Thanks to diversification benefits as well as cost and revenue synergies, the combined entity will enjoy a solid balance sheet, a reduced pro-forma leverage and an improved ability to generate cash. This will be key in maintaining Standard Life’s commitment to its progressive dividend policy.

From a governance perspective, Standard Life is ceding a lot of control: the board of the new entity will be equally composed of top management from both organizations, with Mr. Skeoch (CEO of Aberdeen) and Mr. Gilbert (CEO of Standard Life) to serve as Co-CEOs.

The merger, which is expected to close in Q3 2017, will be implemented by way of a court-sanctioned scheme of arrangement between Aberdeen and its shareholders. This type of structure requires approval from 75% of those holding voting rights, contrary to the usual 50% threshold of takeover offers.
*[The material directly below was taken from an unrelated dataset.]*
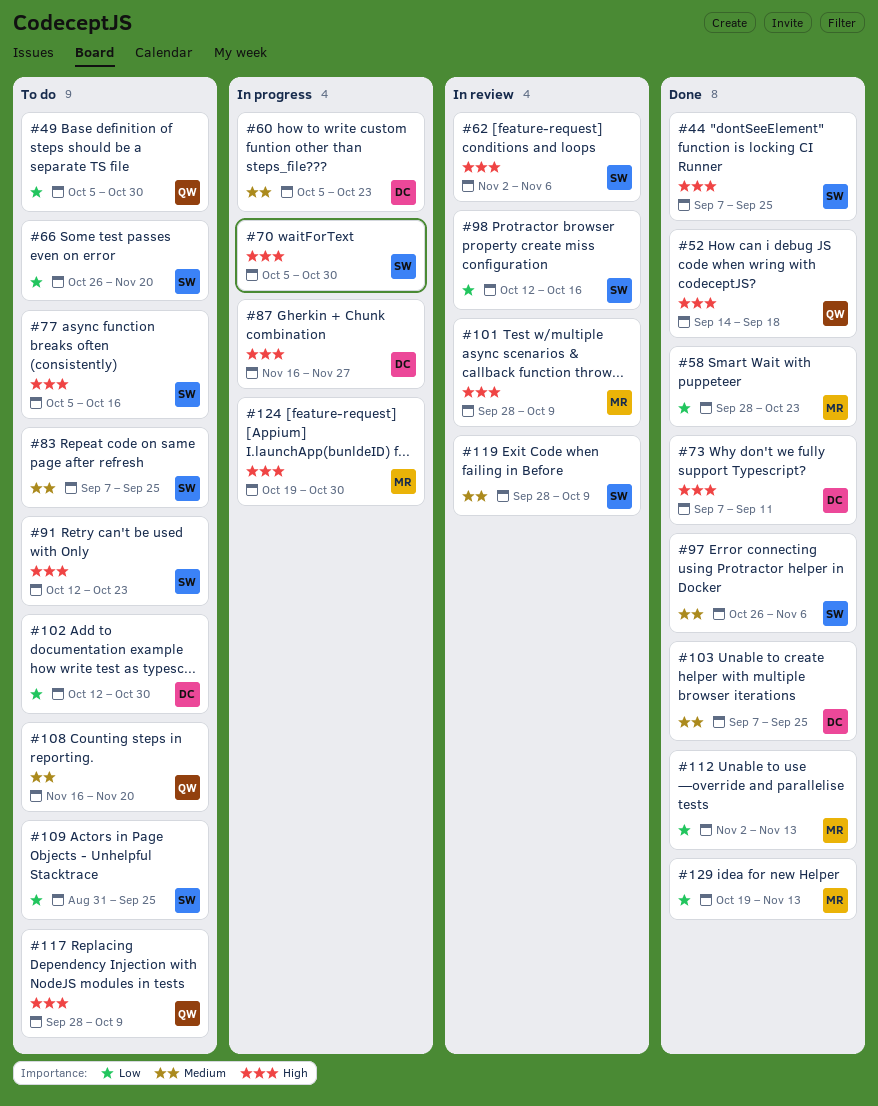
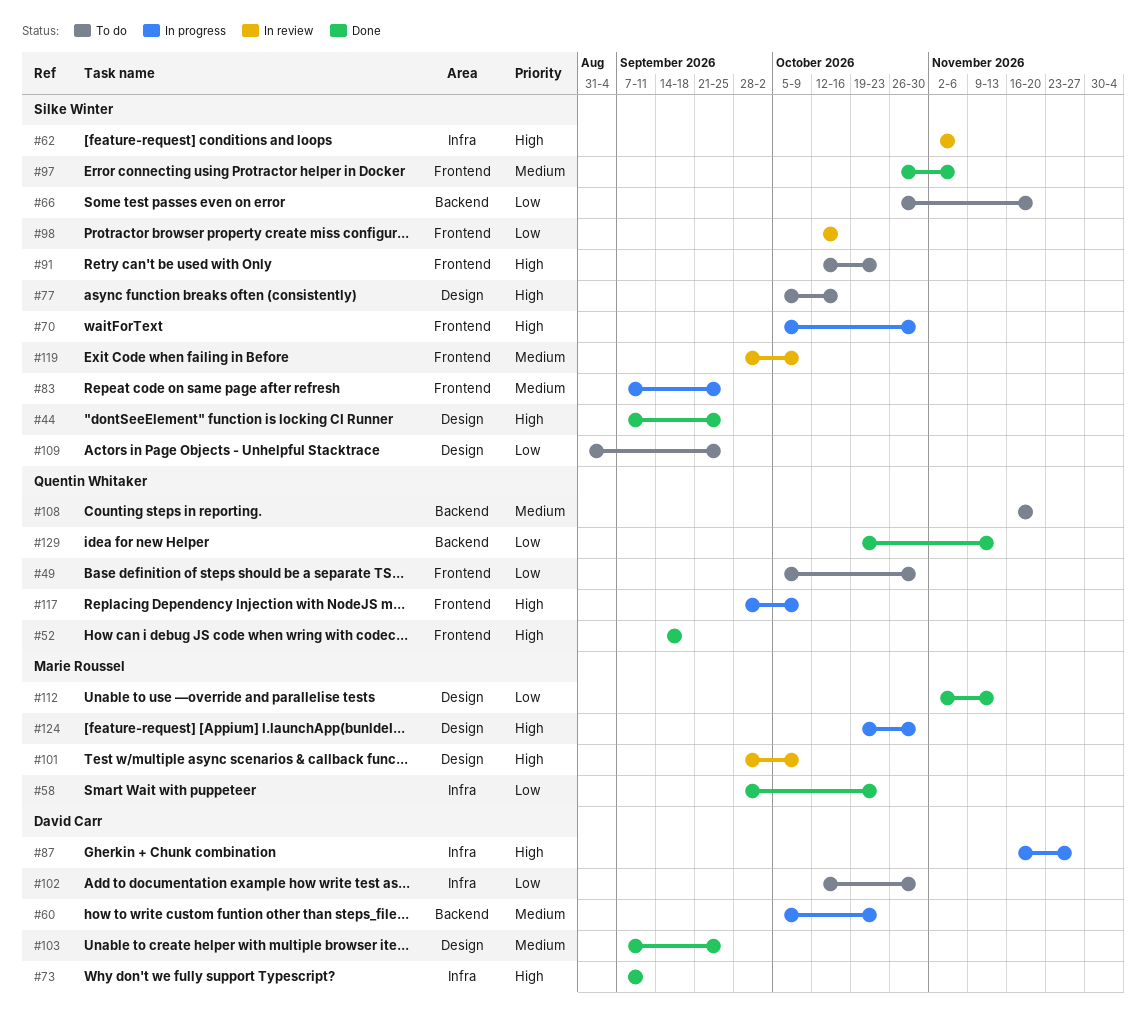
#83, status: To do -> In progress
#117, status: To do -> In progress
#129, owner: Marie Roussel -> Quentin Whitaker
This signals that Standard Life is confident that target management and shareholders will support the deal and, indeed, Aberdeen’s two largest stockholders have both already given their non-binding support to the transaction.

Deal Rationale

The all-stock deal between Aberdeen and Standard Life will be strategically and financially beneficial to both firms. Indeed, the Combined Group will result in a truly global distribution platform, having increased scale, enhanced proximity to clients, and combined AUM of £581bn.

From the financial perspective, the merger is expected to create a diversified world-class investment company both in terms of revenues and in terms of earnings. Incremental revenue synergies are expected to result from complementary product capabilities and minimal client overlap. Additionally, for what concerns value creation, the announced merger is expected to generate approximately £200m annual pre-tax run-rate cost synergies, full run-rate synergies to be achieved three years after completion, and, finally, incremental revenue synergies coming from the improved strategic positioning of the Combined Group.

Mr. Keith Skeoch, CEO of Standard Life, stated: “We strongly believe that we can build on the strength of the existing Standard Life business by combining with Aberdeen to create one of the largest active investment managers in the world and deliver significant value for all of our stakeholders.” At the same time, Mr. Martin Gilbert, CEO of Aberdeen, confirmed how the Combined Entity shall bring financial strength, diversity of customer base and global reach to the firms so that the increased-scale business will be able to effectively compete on the global stage. Indeed, this transaction reflects the mission of both players to deliver first-class service to their customers while investing in diversification and growth, and focusing on financial discipline.

Market Reaction

On March 6, 2017, Aberdeen’s stock price jumped by 6.8% from £285.7 and Standard Life’s shares rose by 8.7% topping £412. Interestingly, in the 3 days after the announcement both stocks have declined in value and, as of March 9, 2017, are now trading at pre-deal levels.

Advisors

JP Morgan, Cazenove Capital, and Credit Suisse served as financial advisors to Aberdeen, while Goldman Sachs advised Standard Life.